There are two recognised subspecies which both winter in southern Africa. The breeding range is given below.

- M. t. balearica von Jordans, 1913 – Balearic Islands
- M. t. tyrrhenica Schiebel, 1910 – Corsica and Sardinia

==Description==
The Mediterranean flycatcher is a small slim bird, around 14.5 cm in length, with a weight of 14–20 g. It has dull grey-brown upperparts and off-white underparts. The crown, throat and breast are streaked with brown while the wings and tail feathers are edged with paler thin margins. The subspecies M. t. tyrrhenica has paler and warmer plumage on the upperparts, with more diffuse markings on the head and breast. The sexes are alike. Juveniles have ochre-buff spots above and scaly brown spots below.

==Behaviour and ecology==
Mediterranean flycatchers hunt from conspicuous perches, making sallies after passing flying insects, and often returning to the same perch. Their upright posture is characteristic.

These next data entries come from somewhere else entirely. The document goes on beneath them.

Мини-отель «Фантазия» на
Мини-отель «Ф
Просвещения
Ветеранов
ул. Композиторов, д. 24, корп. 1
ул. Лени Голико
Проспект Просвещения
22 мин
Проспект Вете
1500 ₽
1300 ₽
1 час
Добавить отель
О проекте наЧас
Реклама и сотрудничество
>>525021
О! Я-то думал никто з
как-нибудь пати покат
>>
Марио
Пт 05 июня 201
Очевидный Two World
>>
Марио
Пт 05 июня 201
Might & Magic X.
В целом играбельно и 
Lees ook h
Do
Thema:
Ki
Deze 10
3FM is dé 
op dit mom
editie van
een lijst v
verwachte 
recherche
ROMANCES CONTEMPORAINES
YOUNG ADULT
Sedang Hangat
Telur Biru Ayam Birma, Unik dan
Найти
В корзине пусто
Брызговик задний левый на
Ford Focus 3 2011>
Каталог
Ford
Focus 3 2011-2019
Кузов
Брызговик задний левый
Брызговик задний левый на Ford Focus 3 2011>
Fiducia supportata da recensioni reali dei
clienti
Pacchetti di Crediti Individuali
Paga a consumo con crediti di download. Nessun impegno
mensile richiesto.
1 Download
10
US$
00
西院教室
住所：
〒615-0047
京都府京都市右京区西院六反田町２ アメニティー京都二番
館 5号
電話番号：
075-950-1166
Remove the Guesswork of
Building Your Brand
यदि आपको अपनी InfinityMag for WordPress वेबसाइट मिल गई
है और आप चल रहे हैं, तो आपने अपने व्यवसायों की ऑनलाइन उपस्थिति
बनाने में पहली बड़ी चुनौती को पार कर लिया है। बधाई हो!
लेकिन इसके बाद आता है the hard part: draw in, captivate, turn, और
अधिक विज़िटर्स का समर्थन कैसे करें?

Most passerines moult their primary flight feathers in sequence beginning near the body and proceeding outwards along the wing. The Mediterranean flycatcher is unusual in replacing the outer flight feathers before those nearer the body.

The flycatcher's call is a thin, drawn out soft and high pitched tssssseeeeeppppp, slightly descending in pitch.

They are birds of deciduous woodlands, parks and gardens, with a preference for open areas amongst trees.